FOREIGN portfolio investment that moved in and out of the Philippines, or hot money, recorded its largest net outflow in six months in April, swelling from the level in March and reversing a net inflow recorded a year earlier, central bank data shows.
The Bangko Sentral ng Pilipinas (BSP) said hot money transactions during the month resulted in an overall net outflow of $31.14 million, topping the $21.58 million net outflow recorded in March.
The net outflow in April also reversed the $324.77 million net inflow in the corresponding month in 2014. It was the highest net outflow recorded since the $179.90 million that left the country in October 2014.
Total outflows in April rose to $1.96 billion from $1.54 billion a year earlier, while inflows grew to $1.93 billion from the previous year’s $1.87 billion.

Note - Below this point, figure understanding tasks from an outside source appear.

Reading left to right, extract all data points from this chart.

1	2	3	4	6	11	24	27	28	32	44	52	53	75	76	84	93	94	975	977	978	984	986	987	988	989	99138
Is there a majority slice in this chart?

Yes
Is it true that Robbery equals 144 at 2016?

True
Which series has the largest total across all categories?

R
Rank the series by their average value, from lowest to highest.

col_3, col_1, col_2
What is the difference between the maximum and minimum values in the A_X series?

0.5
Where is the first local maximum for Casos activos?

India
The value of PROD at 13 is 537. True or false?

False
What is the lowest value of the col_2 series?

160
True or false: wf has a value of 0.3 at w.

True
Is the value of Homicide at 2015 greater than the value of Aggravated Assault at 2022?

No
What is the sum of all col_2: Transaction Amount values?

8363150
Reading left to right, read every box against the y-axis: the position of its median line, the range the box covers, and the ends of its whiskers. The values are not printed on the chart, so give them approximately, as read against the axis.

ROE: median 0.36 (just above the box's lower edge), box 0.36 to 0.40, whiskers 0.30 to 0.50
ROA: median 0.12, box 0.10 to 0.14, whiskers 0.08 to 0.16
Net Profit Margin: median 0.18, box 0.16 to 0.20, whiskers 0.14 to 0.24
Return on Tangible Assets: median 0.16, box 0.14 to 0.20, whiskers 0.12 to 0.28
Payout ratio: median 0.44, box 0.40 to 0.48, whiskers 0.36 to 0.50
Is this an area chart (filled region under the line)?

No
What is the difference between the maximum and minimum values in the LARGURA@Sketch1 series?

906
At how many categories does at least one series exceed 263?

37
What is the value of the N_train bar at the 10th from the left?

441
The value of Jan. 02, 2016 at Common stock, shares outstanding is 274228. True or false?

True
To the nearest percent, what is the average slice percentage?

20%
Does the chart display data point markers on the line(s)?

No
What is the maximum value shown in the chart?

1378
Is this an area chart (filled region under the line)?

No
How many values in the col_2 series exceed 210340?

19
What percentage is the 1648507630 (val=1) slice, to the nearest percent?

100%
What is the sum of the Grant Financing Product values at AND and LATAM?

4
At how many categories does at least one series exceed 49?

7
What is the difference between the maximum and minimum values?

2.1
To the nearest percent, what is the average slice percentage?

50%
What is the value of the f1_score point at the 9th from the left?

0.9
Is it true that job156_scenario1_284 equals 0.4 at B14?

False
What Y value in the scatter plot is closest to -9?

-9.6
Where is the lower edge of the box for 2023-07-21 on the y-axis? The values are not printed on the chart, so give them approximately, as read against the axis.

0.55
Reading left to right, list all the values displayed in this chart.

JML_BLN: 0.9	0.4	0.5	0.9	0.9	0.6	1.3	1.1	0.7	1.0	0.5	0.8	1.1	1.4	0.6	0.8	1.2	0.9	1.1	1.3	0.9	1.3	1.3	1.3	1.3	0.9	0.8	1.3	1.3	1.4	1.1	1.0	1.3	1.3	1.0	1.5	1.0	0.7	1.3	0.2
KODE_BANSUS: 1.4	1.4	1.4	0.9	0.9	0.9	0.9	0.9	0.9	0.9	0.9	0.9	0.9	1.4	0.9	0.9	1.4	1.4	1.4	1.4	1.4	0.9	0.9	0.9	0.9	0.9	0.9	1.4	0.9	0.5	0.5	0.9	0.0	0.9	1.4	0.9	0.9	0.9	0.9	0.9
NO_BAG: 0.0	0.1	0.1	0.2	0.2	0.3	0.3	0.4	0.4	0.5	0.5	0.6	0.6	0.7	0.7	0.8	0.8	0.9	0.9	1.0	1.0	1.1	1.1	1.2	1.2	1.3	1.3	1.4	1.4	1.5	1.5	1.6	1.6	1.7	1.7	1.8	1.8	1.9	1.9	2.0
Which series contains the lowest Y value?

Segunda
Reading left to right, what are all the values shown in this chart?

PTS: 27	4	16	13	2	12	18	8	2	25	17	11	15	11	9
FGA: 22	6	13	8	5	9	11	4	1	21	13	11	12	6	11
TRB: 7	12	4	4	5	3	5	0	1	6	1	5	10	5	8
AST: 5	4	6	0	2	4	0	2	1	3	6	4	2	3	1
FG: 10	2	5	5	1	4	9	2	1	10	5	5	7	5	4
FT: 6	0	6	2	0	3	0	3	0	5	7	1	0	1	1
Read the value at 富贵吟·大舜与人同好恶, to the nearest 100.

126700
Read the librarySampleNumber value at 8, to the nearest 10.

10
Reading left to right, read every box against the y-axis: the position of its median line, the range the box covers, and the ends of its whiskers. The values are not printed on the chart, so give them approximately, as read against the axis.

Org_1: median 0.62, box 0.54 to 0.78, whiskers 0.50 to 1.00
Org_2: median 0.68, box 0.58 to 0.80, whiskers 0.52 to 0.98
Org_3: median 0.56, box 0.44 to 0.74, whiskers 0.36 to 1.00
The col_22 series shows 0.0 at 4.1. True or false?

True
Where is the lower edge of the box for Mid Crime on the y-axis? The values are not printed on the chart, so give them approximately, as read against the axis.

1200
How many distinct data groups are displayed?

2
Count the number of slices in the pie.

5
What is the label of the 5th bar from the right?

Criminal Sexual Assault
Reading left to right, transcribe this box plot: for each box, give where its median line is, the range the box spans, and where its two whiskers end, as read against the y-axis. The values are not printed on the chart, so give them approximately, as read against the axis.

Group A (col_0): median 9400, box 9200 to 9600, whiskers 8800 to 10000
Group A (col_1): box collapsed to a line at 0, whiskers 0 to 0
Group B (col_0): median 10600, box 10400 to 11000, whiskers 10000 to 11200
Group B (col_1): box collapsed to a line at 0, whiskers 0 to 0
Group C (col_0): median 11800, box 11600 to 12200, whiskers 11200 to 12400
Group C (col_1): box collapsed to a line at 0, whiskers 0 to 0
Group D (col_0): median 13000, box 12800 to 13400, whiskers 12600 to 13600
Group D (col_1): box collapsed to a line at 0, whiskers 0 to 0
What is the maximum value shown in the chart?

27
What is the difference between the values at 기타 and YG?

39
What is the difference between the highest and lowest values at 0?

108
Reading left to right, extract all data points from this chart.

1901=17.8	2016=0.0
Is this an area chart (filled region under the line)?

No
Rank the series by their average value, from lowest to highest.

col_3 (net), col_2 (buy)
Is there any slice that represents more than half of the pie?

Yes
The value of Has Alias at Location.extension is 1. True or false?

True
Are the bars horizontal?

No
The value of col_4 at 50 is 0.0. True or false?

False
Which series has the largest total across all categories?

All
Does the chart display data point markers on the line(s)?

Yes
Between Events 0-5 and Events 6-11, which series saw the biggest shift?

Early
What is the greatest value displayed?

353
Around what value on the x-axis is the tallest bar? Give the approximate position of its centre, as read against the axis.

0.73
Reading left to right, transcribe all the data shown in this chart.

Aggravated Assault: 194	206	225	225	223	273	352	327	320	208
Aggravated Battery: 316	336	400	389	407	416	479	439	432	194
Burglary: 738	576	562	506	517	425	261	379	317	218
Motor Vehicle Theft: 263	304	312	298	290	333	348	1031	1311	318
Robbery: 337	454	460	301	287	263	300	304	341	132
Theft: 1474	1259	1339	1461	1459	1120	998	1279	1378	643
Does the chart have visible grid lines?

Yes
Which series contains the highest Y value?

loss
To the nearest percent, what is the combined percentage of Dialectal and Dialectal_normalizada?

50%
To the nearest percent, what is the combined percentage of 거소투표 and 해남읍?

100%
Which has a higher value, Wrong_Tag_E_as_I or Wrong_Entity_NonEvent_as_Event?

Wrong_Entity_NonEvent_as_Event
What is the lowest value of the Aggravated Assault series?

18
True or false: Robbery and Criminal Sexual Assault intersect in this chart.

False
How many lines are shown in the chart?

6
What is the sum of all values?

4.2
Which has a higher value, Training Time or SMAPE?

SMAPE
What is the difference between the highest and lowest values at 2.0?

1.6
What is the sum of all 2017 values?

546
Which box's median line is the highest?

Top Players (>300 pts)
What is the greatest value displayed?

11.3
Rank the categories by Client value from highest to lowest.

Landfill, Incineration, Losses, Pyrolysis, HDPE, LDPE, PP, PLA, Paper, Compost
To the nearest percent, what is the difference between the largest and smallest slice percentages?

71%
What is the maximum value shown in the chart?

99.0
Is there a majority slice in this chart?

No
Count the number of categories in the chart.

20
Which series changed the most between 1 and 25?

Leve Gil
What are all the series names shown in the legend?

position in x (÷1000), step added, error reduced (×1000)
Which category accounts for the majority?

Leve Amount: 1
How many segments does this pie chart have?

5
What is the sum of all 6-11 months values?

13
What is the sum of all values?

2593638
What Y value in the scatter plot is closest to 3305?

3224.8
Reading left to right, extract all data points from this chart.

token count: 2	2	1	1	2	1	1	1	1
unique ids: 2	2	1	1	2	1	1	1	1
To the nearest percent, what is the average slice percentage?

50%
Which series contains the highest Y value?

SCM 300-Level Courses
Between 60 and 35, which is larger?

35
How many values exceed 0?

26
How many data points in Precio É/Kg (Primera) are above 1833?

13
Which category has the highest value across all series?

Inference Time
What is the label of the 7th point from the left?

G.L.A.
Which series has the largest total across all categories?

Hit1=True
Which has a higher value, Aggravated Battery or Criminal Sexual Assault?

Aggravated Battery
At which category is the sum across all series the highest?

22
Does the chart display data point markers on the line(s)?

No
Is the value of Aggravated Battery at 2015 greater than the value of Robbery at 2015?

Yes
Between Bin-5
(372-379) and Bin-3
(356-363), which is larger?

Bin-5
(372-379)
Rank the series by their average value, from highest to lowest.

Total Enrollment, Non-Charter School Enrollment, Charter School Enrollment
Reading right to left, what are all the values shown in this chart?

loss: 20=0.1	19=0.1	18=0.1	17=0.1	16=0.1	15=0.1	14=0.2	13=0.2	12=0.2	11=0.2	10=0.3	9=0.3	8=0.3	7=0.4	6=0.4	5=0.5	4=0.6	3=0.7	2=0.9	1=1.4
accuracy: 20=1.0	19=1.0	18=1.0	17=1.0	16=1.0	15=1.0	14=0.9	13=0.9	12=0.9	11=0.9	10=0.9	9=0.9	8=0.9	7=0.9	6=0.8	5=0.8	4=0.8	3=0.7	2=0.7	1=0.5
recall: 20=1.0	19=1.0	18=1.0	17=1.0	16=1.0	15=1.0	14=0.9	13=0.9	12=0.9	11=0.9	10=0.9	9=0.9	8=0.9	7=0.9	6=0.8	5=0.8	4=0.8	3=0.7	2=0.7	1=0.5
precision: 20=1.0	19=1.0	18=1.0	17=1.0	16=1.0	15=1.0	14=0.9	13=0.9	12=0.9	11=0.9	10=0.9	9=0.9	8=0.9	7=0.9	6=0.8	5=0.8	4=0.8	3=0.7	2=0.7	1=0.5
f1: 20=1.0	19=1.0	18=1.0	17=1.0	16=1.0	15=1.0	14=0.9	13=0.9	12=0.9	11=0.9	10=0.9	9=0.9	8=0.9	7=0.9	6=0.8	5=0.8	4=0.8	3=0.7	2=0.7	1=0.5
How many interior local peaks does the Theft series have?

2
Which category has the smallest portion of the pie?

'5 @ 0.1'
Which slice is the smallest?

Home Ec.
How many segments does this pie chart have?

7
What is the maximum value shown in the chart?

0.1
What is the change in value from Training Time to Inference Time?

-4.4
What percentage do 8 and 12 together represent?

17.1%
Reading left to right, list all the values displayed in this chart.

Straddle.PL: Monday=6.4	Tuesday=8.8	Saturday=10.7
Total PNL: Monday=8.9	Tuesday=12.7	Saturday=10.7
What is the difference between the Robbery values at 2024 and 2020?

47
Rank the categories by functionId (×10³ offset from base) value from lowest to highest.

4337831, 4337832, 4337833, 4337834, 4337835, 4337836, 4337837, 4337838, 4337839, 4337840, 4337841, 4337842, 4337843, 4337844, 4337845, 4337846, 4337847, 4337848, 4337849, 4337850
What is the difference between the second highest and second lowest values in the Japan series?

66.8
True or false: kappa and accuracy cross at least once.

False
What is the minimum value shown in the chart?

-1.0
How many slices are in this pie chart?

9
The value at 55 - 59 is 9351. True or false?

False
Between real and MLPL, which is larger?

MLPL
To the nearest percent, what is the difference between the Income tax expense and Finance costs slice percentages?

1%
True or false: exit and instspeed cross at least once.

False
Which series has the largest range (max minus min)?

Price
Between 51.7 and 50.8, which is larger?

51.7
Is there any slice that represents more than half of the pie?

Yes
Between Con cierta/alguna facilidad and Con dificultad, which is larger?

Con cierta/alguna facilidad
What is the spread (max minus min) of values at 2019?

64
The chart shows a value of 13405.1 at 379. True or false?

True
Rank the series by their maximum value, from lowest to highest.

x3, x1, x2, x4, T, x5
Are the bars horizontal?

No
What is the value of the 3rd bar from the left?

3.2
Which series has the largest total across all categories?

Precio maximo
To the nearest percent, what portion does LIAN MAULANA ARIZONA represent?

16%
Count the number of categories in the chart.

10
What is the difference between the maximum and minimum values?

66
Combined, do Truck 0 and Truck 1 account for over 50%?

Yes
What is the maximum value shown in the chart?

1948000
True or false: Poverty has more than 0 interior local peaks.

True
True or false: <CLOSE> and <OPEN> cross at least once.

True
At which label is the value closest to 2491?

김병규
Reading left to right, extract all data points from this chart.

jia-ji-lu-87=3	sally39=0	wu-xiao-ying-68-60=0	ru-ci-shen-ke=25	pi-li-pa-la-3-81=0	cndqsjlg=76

However, cumulative figures for transactions during the first four months of 2015 yielded a net inflow of $1.72 billion, a turnaround from the $2.03 billion net outflow in the comparable period in 2014. Year-to-date inflows of $8.76 billion offset the $7.03 billion outflows.
The BSP said about 74.3 percent of inbound investment flowed into listed stocks on the Philippine Stock Exchange (PSE) such as holding firms; banks; property companies; food, beverage and tobacco companies; as well as telecommunications firms.
The rest of the hot money went into peso-denominated government securities (GS) and other peso debt instruments (OPDI).
“Transactions in peso GS and OPDIs yielded net inflows of $112 million and $30 million, respectively, while those for transactions on PSE-listed securities resulted in a net outflow of $172 million,” it said.
The United Kingdom, the United States, Singapore, Hong Kong, and Luxembourg were the top five investor countries for April with a combined share of 80 percent, while the US continued to be the main destination of outflows, receiving 84.6 percent of the total, it added.
Last year, foreign portfolio investments registered a net outflow of $310.21 million.